だが、そんなの勝負とは何にも関係ないのだ。クイズとクイズ、誰も中古車ディーラーっぽさなど求めていないのである。


 ここまで全問、川島にとられている渡辺率いる味噌色チーム。答えを字にすればいいのだが、肝心の漢字が書けない感じな為、答えが読めない竜二に想いを伝えられない八方ふさがりであった。


 味方のはずなのに。


 恋という名のテキサスがある。


 恋は言葉にしないと伝わらないと言われているが、この竜二くんには言葉にしては伝わらないのだ。


 恋の真逆を行く戦い。それがウンコクイズ対決なのである。言いたい事があるなら黙って字に書け!


「問題! えーっと……パスタで、なんとかんなかに なんとかしなんとかをなんとかす なんとかでなんとかをなんというでしょうか?(パスタで、真ん中に少し芯を残す茹で方をなんというでしょうか?)」


 ぴんぽん!


「はい蓬田さん!」

「アルデンテ!」

「正解!」

「よっしゃ!」


蓬田、初正解でガッツポーズ! 十問目にして初めての正解だ。



「ちょっと、何とかしか言ってないじゃない! 何で解るのよ!」

「うるせぇ、正解は正解だろ!」


ガタガタ抜かすな!

 答えがカタカナで竜二が解答を読めるという奇跡が起きた。


「では、蓬田さん、何番!」

「右下隅の三六番を!」


 最後の最後で渡辺・蓬田チームは、川島が既に三つ押さえていた四隅の一つを獲得する事に成功した。


 希望を残し、渡辺に繋いだ蓬田。



 その頃、渡辺もテントでその報告を聞いた。ここまで九問全部をエリザベスちゃんに取られ、エリザベスちゃんのリードを持ってあげる優しさを見せた渡辺。

 ただの散歩してる全裸の男であった。しかもウンコを片付けないマナーの悪い。

 しかし、十問目にしてやっと自分がウンコをする番になったのだ。



「渡辺さん、蓬田さんが正解しました!」

 斎藤の連絡に渡辺は「うむ」と頷いて、立ち上がり、そして、壺を片手に電柱に味噌を塗りに向かうため、四つんばの体勢になった。



 一方、公園では。

 蓬田は十問目でなんとか一問正解できて、一息ついた。まだまだルールはアタック25と同じだから逆転の余地はある。


「蓬田さん」


 と、そこに園児の一人が深刻な顔でやって来た。


「なんだ、どうしたその顔?」

「……なんか、渡辺さんの方が揉めてるらしいです」


 あん?


 竜二と顔を見合わせる。


「なんか、渡辺さん、泣いて怒ってるらしいです」


 泣いて怒ってる? 

 渡辺に何があった!


 渡辺が泣いて怒っていると言う事でクイズは一旦中断し、蓬田と竜二は渡辺とエリザベスちゃんが待機しているテントに向かった。

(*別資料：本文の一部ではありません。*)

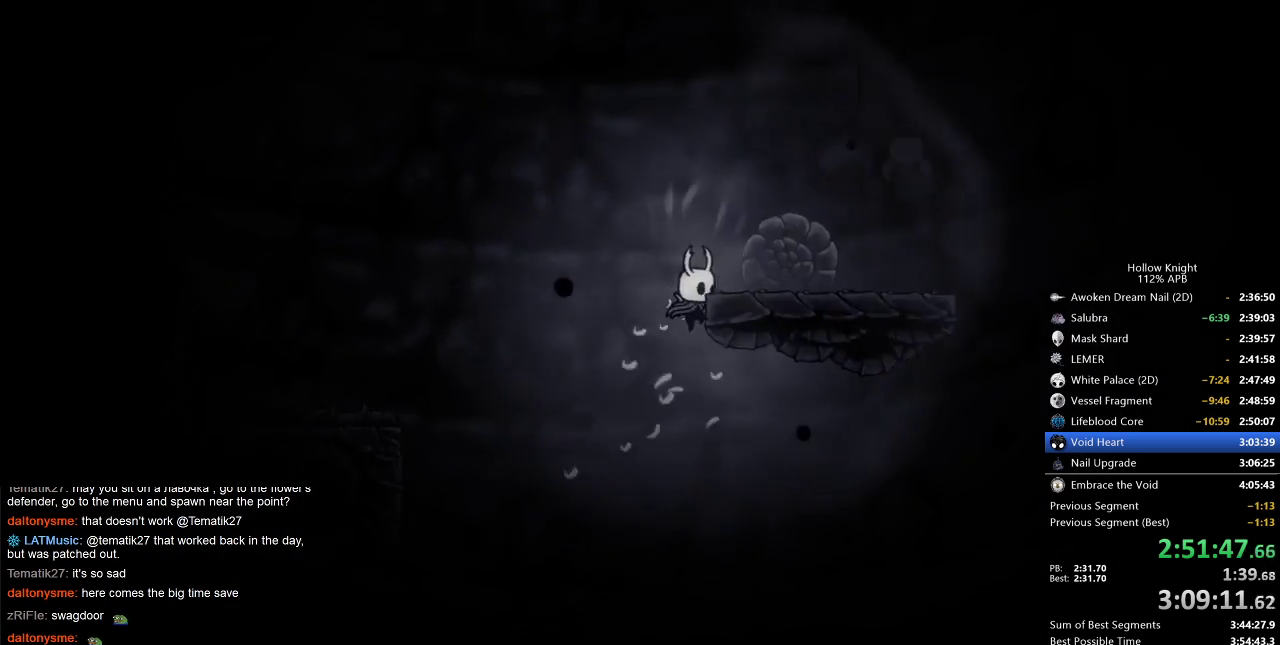
{"keys": ["down", "nail", "right"], "events": [[33, "jump", "up"], [117, "jump", "down"], [333, "down", "down"], [367, "jump", "up"], [500, "nail", "down"]]}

 そこには泣きながら地面に寝転んで駄々をこねている、全裸の幼稚園の先生の姿。その幼稚園の先生に顔面を殴られて失神したらしい園児数名が大の字になっている姿。

 テントの隅で体育座りで泣いている手下の齋藤。

 ボールと戯れている姿が可愛い、エリザベスちゃん。


 たった十畳程度のテントの下は、あらゆる情報で溢れて収集がつかない状況であった。


「何があったんだよ!」

「蓬田さぁぁぁん!」


 隅で泣いていた斎藤が蓬田を発見するや、走って泣きついて来た。が、斎藤は寝転んでいた、諸悪の根元に足を掴まれ、そのまま地獄へと引き摺り込まれた。


「蓬田は俺が抱きつくんだ!」


 そう言った渡辺は、泣きながら蓬田に抱きついた。それを見て斎藤がまた「わああああん!」と泣き出した。


 マジで何があった。


「だってだって」


 蓬田と竜二は泣いている渡辺から事情を聞こうとした。「じゃあ、背中をさすれ」と泣いてるくせに偉そうな男は、蓬田を脅迫し背中を摩らせた。さすらないと言わないぞ。


 背中をさすられて渡辺は落ち着いた。


「だって、俺が味噌を塗ろうとしても、誰もリードを持ってくれないんだもん」


 渡辺はエリザベスちゃんがウンコをするとき、ちゃんとリードを持ってあげて電柱までついて行ってあげた。敵なのに律儀な奴だ。

 

が、十問目、渡辺が答えたらどうだろう?


 エリザベスちゃんはボールで遊んでるし、渡辺の手下は誰もリードを持とうとしない。渡辺は4つん場で誰からも相手にされず、一人で犬のフリをして電柱まで犬の姿で向かったなのだ。


 まるで、渡辺が頭がおかしいピエロみたいではないか。


 電柱までの道中で渡辺は「俺は一人で何をやってるんだ」という惨めさに涙を流し、壺を地面に投げつけ「うわあああああ!」とテントにUターンし、そこにいた渡辺に辱めを味合わせた手下たちを殴ってしまったのだ。

 そして、地面で暴れて駄々をこね、斎藤は何が起きたのか分からず、ショックで泣いてしまった。


「悪かった、渡辺」


 蓬田は謝った。なんか知らんけど謝った。


「ツボを割ってしまった」

「なら、予備があるぜ」


 と、竜二が渡辺の予備の味噌が入ったツボを渡した。


「おお! 弟がいたのか!」


 渡辺は竜二が用意したスペアのツボに頬擦りをした。新しい壺とも、すっかり仲良しである。

 結局、斎藤が渡辺のリードを持ってやると言う事で話はついて、蓬田と竜二はクイズの方に戻ることにした。


「もうちょっと答えてくれると嬉しいかな」


 渡辺にそう言われた蓬田。


「蓬田、もっと頑張るぜ!」


 と、竜二に背中を叩かれた。誰のせいで苦労してると思っているのか。


 二人が帰った後。

 斎藤にリードを持ってもらい。犬になりきった渡辺。素っ裸の男が、真剣な表情で電柱に味噌を塗っている。

それを離れて見ていた園児達は「この人は大真面目に何をしているのだろう?」と味噌を塗る男を軽く軽蔑した。

 渡辺は「よぉぉし!」と味噌を塗った電柱に指を刺し、満足してテントに戻って来た。「何が『よし!』なんだ?」と斉藤は思った。ボロ負けしてるくせに。

 エリザベスちゃんは、地面でボールとじゃれて遊んでいる。ストーブの音だけがする、基本的に会話が無く居心地の悪い現場であった。